In the above example I only have 3 users, however, this list can run into the millions.

Is there a recommended way to filter by a large number of userId’s, without significantly affecting query performance?

Hi Kiran,

I’m unsure off-hand what the upper limit on number of selector filters that can be combined with an or filter is, but I imagine pushing into the millions might be a breaking point.

If approximate filters are acceptable for your use case, using the bloom filter extension might be your best bet.
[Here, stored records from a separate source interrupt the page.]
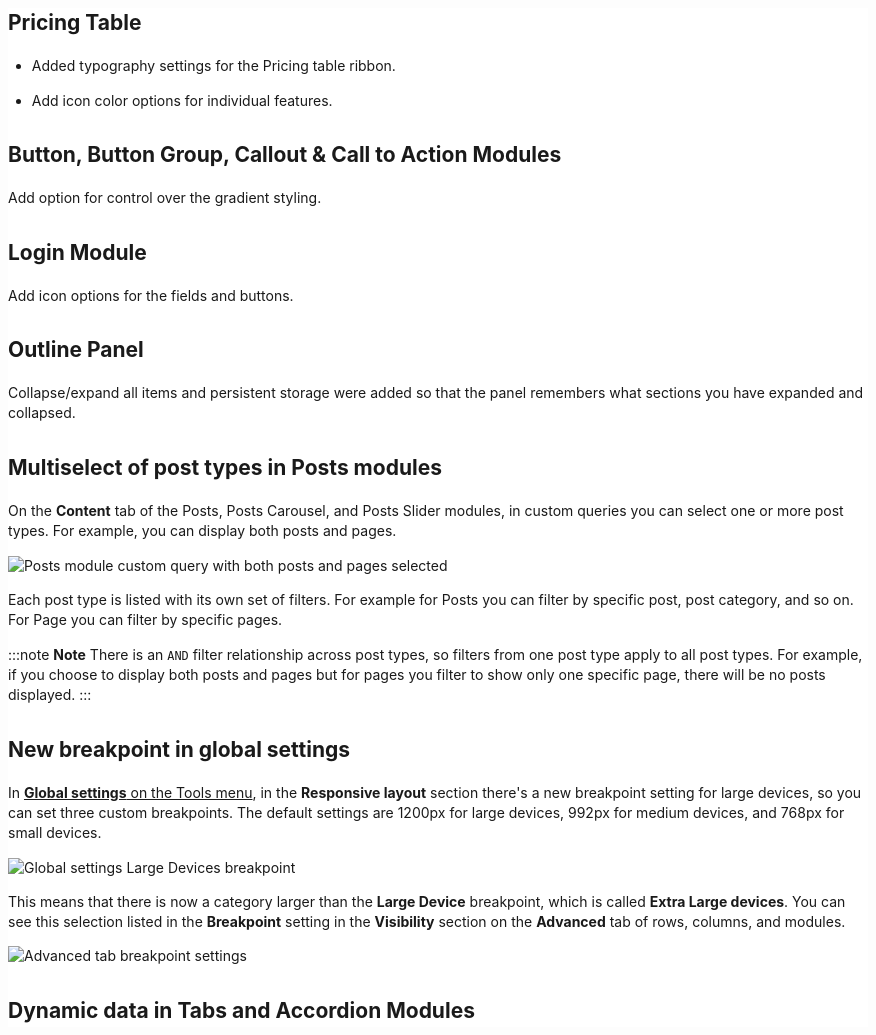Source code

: ## Pricing Table

* Added typography settings for the Pricing table ribbon.

* Add icon color options for individual features.

## Button, Button Group, Callout & Call to Action Modules

Add option for control over the gradient styling.

## Login Module

Add icon options for the fields and buttons.

## Outline Panel

Collapse/expand all items and persistent storage were added so that the panel remembers what sections you have expanded and collapsed.

## Multiselect of post types in Posts modules

On the **Content** tab of the Posts, Posts Carousel, and Posts Slider modules, in custom queries you can select one or more post types. For example, you can display both posts and pages. 
 
![Posts module custom query with both posts and pages selected](/img/beaver-builder/2.6-dev-preview--3.jpg) 
 
Each post type is listed with its own set of filters. For example for Posts you can filter by specific post, post category, and so on. For Page you can filter by specific pages. 
 
:::note **Note**
There is an `AND` filter relationship across post types, so filters from one post type apply to all post types. For example, if you choose to display both posts and pages but for pages you filter to show only one specific page, there will be no posts displayed.
:::

## New breakpoint in global settings

In [**Global settings** on the Tools menu](/beaver-builder/getting-started/bb-editor-basics/tools-menu.md/#global-settings), in the **Responsive layout** section there's a new breakpoint setting for large devices, so you can set three custom breakpoints. The default settings are 1200px for large devices, 992px for medium devices, and 768px for small devices.

![Global settings Large Devices breakpoint](/img/beaver-builder/2.6-dev-preview--4.jpg) 

This means that there is now a category larger than the **Large Device** breakpoint, which is called **Extra Large devices**. You can see this selection listed in the **Breakpoint** setting in the **Visibility** section on the **Advanced** tab of rows, columns, and modules.

![Advanced tab breakpoint settings](/img/beaver-builder/2.6-dev-preview--5.jpg) 

## Dynamic data in Tabs and Accordion Modules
It was introduced in Druid 0.13 with a query filter which can be constructed externally using Java and attached to a query as a base64 encoded strings to filter very large numbers of values. The upcoming 0.14 release expands on this with adding a bloom filter aggregators which allows bloom filters to be constructed from Druid results, which can then be used as a sort of manual semi-join to use as a filter for further queries. 0.14 also adds Druid SQL support, see for documentation for the upcoming additions, and for the docs of the current released version.

When the filter gets into the millions of values range, it can slightly impact performance, as the overhead of hashing all of the dimension values to test against the bloom filter can get quite expensive, but it does at least allow these style of queries to be executed.